#### Texto em análise
──────

Esta reunião é filmada num estúdio com fundo verde, que permite-nos observar simultaneamente a mãe, em imagem real, e filha, em imagem de síntese. Nesta experiência, Jang Ji-sung, a mãe, está equipada com um sistema de Realidade Virtual (RV) HTC Vive e umas luvas hápticas. Este equipamento, que está disponível no mercado por algumas centenas de euros, permite uma imersão e sentimento de presença notável, onde facilmente esquecemos que o que estamos a ver e ouvir não é real, mesmo para os mais experientes. É esta capacidade que torna esta tecnologia tão útil no tratamento de fobias através da exposição e dessensibilização dos fatores geradores de medo e ansiedade. Ora, se aliarmos esta capacidade com conteúdos com uma forte carga emocional, como voltar a ver um filho perdido, é fácil de imaginar o poder catalisador desta tecnologia na geração de emoções muito poderosas.

Quando o modelo digital de Nayeon, a filha, aparece, Jang não consegue controlar o choro e procura abraçar a sua filha perdida. É uma cena comovente, que, por momentos, nos faz esquecer as nossas dúvidas e angústias sobre o impacto desta experiência na sanidade mental desta mãe. A experiência transforma-se numa festa de aniversário com balões, decorações, um bolo com a cerimónia das velas. Nesta altura Nayeon diz à sua mãe que não chore, mas isso é, compreensivelmente, impossível para Jang Ji-sung. Depois de outras interações mais simples, Jang Ji-sung coloca a sua filha na cama uma última vez. Ela usa as luvas hápticas para acariciar gentilmente os cabelos de Nayeon e quando o faz, o avatar transforma-se numa borboleta e flutua em volta da sua mãe antes de desaparecer.

──────

#### Dados recolhidos

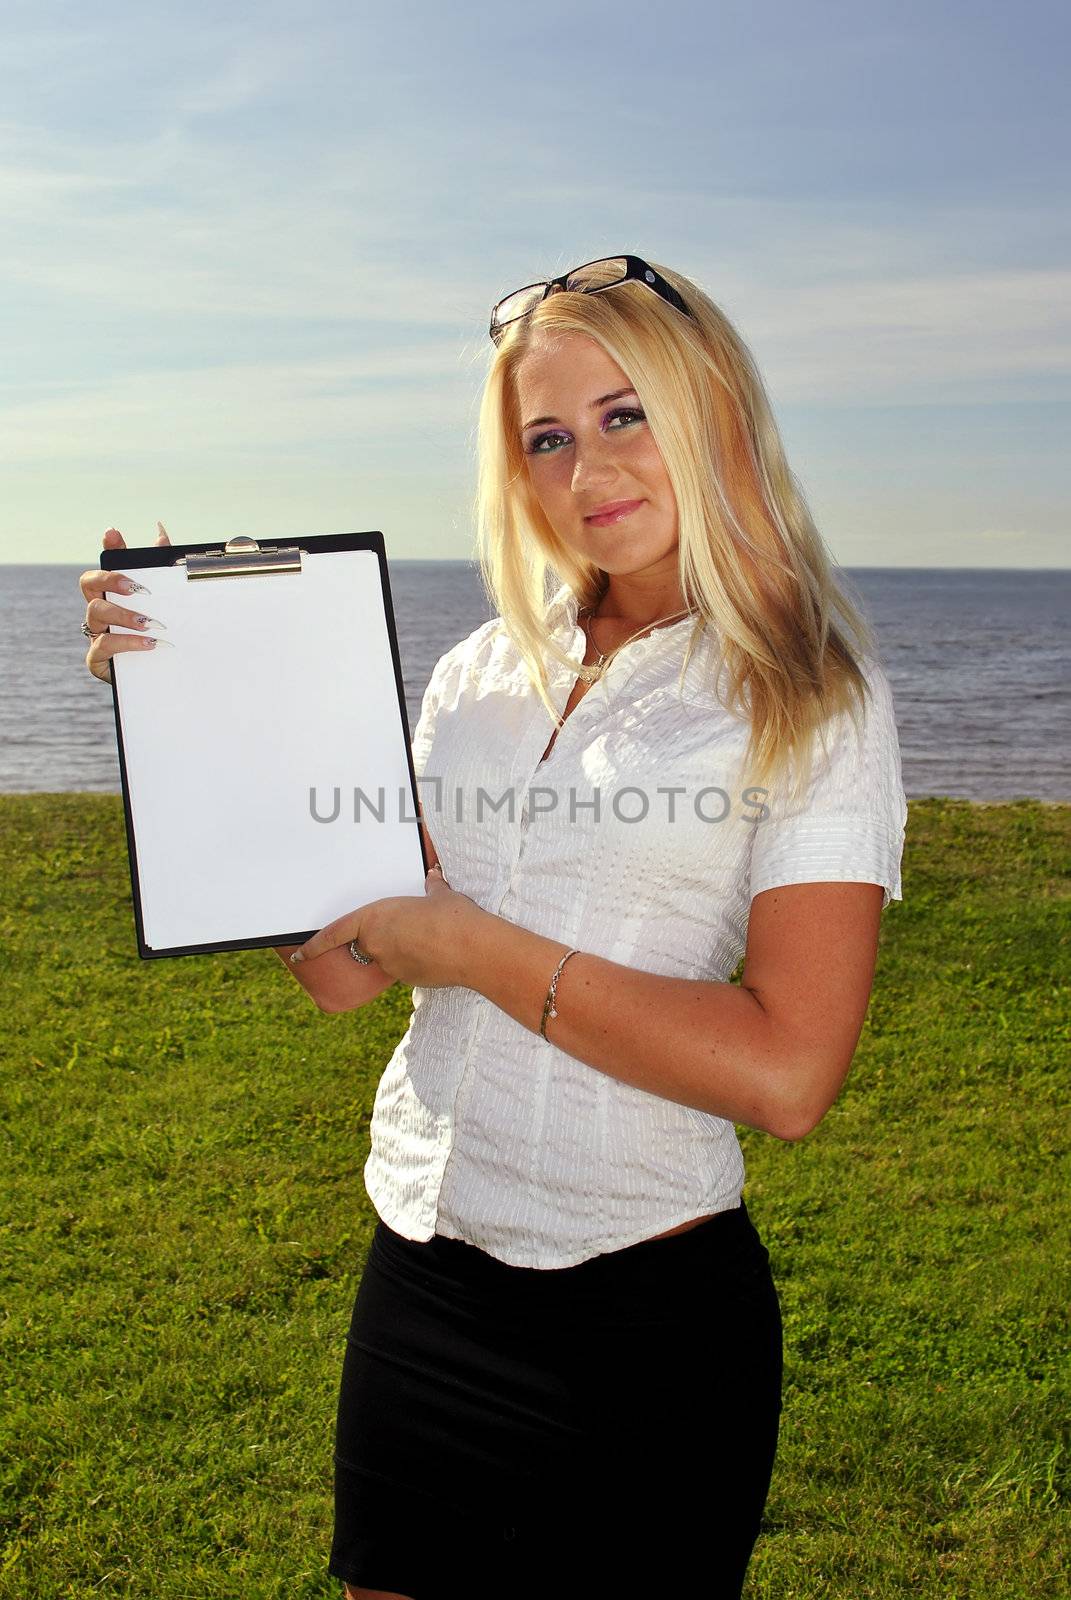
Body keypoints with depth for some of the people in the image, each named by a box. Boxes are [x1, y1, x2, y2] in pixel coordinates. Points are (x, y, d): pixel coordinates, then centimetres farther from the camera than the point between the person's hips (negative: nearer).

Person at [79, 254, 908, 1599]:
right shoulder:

──────

#### Tarefas a realizar
A. Segundo o texto sobre o reencontro em realidade virtual entre mãe e filha, por que razão esta tecnologia é tão útil no tratamento de fobias? Responda em uma a três frases.
B. Escreva a continuação do texto sobre o reencontro em realidade virtual entre mãe e filha, a partir da sua última frase.

#### Resultados esperados
A. O equipamento de realidade virtual proporciona uma imersão e um sentimento de presença tão notáveis que facilmente se esquece que o que se vê e ouve não é real, mesmo para os mais experientes. É essa capacidade que permite tratar fobias através da exposição aos fatores geradores de medo e ansiedade e da dessensibilização perante eles.

B.
A equipa responsável pelo desenvolvimento deste projeto investiu oito meses no projeto. Parte importante deste período foi utilizado na produção dos cenários e no avatar de Nayeon, onde aplicaram a tecnologia de captura de movimentos para registar as ações e a expressividade de um ator infantil que, mais tarde, foram usados como modelo para a Nayeon virtual.

Embora os resultados sejam impressionantes, a tecnologia usada neste projeto ainda está longe de cumprir todo o seu potencial. Muitas das técnicas aqui aplicadas derivam dos videojogos e da animação digital, mas, quando combinadas de forma competente, torna-se bastante claro o quão poderosa a RV pode ser como ferramenta para viver experiências. Atrevo-me a dizer que uma tecnologia que é capaz de criar este tipo de impacto emocional, é permitido classificá-la como revolucionária. As suas implicações são difíceis de prever.

Que tipo de impacto isso terá, por exemplo, no processo de luto? Ver um ente querido em RV ajudará as pessoas a encontrar conforto e seguir em frente ou é apenas o primeiro passo para vivermos num episódio da série "Black Mirror"?